Рослая и статная фигура дяди Шарля. Захожу повидаться с ним перед отъездом из Парижа. Он с некоторых пор страдает сужением пищевода (?) и со дня на день слабеет.
– Это очень мучительно?
– Нет, совсем не мучительно. Но я начинаю вступать на нисходящую кривую. (Это в восемьдесят четыре года-то!)
Работает он, между прочим, не меньше и не хуже, чем прежде. Взгляд его приобрел какую-то мягкость, приветливость, чего за ним я, помнится, никогда не знавал. Если бы я мог поговорить с ним, высказать свое преклонение, свою привязанность!..
Как трудно, однако, добиться, чтобы он тебя услышал. Я говорю не столько о физической глухоте, сколько о его инстинктивной нелюдимости, необщительности, на которую натыкаются все обращенные к нему слова и которая с ранней юности отпугивала всех, самым лучшим образом к нему расположенных.
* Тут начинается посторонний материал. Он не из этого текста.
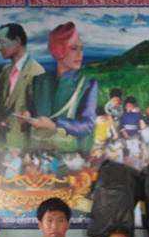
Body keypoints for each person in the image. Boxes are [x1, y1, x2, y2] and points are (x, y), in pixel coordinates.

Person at [25, 22, 99, 153]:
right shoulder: (39, 81)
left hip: (71, 155)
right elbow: (32, 112)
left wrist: (56, 124)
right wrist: (27, 116)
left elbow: (88, 126)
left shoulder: (87, 83)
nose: (80, 54)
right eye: (74, 48)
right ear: (58, 50)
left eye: (81, 49)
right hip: (40, 152)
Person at [0, 23, 45, 148]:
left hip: (22, 144)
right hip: (2, 140)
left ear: (17, 41)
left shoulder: (36, 72)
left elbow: (40, 116)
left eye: (2, 42)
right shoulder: (6, 71)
Вот он решил немного потолковать со мной; я уговариваю его сделать рентгеновский снимок.
– Ты пишешь насчет своего деда совсем неверные вещи. Неправда, что он умер, ни разу не посоветовавшись с доктором. Он их, напротив, гибель перевидал, а под конец жизни, по совету кузена Паскаля, связался с магнетизером – тот усыплял его.
Все, что я говорил о моем деде, рассказано мне теткою. Спешу, однако, исправить неточность, а в портрет его в «Аще зерно не умрет» постараюсь внести изменения.
Снова навестил дядю; он очень опустился с тех пор, как мы не видались. На мой взгляд, он весь как-то съежился от лихорадки. Но дух его по-прежнему неподатлив. Пока он пьет оранжад (твердая пища ему запрещена), я подыскиваю, что бы ему сказать поприятней, скорей – прокричать – слышит он все хуже и хуже.
– Его, бывало, недурно делали в Юзесе.
– Что недурно делали?
– Лимонад.
– Где?
– В Юзесе.
– Кто это тебе сказал?
– Да никто, я сам помню…
– Так почем ты знаешь?
– Да я сам его пивал…
– Ты, что же, выходит, опять ездил в Юзес?
– Нет, я, помню, пил его мальчишкой.